Selon le quotidien, cette nouvelle structure se veut un levier pour concrétiser l’ambition de la généralisation de la protection sociale. En conjuguant la puissance de la numérisation avec une intervention territoriale ciblée, il s’agit d’«élever l’aide sociale au rang d’outil de développement intégré». La représentation d’El Jadida est ainsi conçue comme «une expérience pilote visant à renforcer le lien de confiance entre l’administration et les bénéficiaires».
Ses missions seront multiples et essentielles: «informer les citoyens sur les mécanismes des aides sociales directes», mais aussi «expliciter les critères d’éligibilité», «assister les usagers dans le traitement de leurs réclamations et assurer le suivi de leurs dossiers». Ce travail s’effectuera en étroite coordination avec les autorités locales et les services déconcentrés de l’État.

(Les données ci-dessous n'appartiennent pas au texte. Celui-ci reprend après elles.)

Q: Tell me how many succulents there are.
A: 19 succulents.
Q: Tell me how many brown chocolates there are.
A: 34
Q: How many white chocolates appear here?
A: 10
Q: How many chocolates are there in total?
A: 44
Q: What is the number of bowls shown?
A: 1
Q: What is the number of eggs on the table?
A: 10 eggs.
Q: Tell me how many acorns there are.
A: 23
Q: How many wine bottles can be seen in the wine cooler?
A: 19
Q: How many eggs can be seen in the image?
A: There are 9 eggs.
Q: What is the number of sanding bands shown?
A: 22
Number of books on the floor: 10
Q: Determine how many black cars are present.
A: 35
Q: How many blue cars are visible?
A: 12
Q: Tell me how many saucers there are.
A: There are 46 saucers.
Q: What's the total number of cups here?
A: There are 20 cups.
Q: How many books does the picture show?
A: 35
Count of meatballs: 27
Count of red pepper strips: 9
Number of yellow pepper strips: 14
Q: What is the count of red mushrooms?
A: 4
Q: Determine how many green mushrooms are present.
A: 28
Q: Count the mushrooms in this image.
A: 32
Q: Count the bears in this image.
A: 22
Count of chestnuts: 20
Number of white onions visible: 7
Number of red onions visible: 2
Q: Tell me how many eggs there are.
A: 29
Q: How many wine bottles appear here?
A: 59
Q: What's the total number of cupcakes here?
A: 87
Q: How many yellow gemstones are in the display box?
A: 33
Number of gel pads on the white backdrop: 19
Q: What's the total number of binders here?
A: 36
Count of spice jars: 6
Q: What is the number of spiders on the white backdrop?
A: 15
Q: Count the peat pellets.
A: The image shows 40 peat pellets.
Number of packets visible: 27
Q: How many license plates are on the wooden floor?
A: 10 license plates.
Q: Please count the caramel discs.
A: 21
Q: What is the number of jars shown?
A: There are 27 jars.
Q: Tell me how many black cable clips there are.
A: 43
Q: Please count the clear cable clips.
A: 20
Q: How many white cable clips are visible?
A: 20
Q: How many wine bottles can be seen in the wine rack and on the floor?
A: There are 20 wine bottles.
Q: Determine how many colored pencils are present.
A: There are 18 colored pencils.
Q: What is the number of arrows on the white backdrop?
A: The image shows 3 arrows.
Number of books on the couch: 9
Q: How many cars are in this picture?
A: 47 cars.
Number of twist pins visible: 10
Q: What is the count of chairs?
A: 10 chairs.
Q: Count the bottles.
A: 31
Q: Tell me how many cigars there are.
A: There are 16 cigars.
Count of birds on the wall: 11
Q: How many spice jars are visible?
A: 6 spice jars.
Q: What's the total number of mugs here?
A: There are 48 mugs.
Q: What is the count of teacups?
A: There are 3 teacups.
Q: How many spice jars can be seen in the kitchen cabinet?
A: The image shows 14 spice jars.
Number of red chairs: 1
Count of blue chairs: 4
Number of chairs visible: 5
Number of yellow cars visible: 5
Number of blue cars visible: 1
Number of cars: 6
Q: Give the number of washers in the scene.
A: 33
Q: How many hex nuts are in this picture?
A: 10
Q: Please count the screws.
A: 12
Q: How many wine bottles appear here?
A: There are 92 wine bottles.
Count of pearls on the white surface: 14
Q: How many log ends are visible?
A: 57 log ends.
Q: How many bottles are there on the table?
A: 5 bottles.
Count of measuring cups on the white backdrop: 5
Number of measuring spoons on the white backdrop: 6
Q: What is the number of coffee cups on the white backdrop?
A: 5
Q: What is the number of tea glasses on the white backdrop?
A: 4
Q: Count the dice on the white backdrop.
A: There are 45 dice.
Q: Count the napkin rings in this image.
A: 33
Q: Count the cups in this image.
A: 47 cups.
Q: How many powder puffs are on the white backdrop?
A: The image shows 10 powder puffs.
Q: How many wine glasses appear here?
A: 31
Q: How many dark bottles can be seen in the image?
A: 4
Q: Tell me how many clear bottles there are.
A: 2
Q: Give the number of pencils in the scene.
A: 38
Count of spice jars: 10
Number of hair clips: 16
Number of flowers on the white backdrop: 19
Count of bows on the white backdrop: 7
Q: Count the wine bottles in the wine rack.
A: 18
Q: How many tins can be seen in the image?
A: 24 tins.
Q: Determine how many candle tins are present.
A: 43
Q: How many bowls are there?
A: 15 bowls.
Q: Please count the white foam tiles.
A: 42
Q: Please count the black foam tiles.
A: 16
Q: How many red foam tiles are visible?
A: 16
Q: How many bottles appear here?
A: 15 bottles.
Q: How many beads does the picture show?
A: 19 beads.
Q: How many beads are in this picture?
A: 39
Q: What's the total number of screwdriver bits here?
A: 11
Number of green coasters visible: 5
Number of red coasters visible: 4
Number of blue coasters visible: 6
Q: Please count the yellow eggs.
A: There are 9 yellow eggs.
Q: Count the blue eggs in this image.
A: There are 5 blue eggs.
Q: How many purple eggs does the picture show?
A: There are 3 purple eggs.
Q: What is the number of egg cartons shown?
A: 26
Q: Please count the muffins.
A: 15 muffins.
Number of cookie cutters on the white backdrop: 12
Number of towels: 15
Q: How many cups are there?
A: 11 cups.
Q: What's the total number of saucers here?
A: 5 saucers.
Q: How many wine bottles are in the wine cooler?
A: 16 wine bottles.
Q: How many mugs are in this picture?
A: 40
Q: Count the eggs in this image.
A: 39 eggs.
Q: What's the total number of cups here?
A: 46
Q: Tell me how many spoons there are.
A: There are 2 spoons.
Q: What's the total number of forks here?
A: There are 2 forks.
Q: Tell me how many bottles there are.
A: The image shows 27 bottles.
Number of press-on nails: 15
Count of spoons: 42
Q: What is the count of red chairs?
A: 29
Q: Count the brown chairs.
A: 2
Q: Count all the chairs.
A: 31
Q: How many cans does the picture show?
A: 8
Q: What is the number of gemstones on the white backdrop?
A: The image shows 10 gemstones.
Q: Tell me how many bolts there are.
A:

Avec ce déploiement, l’ambition de l’ANSS se veut claire: «réduire les disparités spatiales dans l’accès aux services sociaux, en particulier au profit des zones les plus vulnérables ou isolées». Cette démarche de proximité répond donc aux récurrentes préconisations des instances de contrôle nationales, au premier rang desquelles la Cour des comptes, signale le quotidien. Dans son dernier rapport annuel consacré à la gouvernance du système de ciblage social, cette juridiction financière avait en effet souligné «l’impératif de renforcer l’équité territoriale dans l’accès aux programmes d’aides». Elle avait insisté sur la nécessité de «rapprocher physiquement les services sociaux des citoyens, particulièrement dans les zones fragiles ou confrontées à une fracture numérique». La Cour des comptes avait appelé à «dépasser une approche trop centralisée» pour adopter «un modèle d’administration sociale présent sur le terrain», condition sine qua non pour «accompagner directement les familles», «affiner la qualité du ciblage» et «prévenir les risques d’exclusion liés à des facteurs géographiques ou numériques».
Parmi ses recommandations, figurait aussi l’instauration d’un système d’aides intégrées, fondé sur «un suivi continu de l’évolution de la situation des bénéficiaires», écrit Al Ahdath Al Maghribia. Objectif: créer «un pont entre les transferts monétaires et les véritables parcours d’intégration sociale et économique». Selon le quotidien, en s’inscrivant dans cette orientation, la nouvelle représentation territoriale de l’ANSS à El Jadida «ne se limite pas à une simple extension administrative, et constitue le laboratoire d’une nouvelle génération de politiques sociales où l’efficacité se mesure à l’aune de l’impact réel sur les conditions de vie des populations ciblées».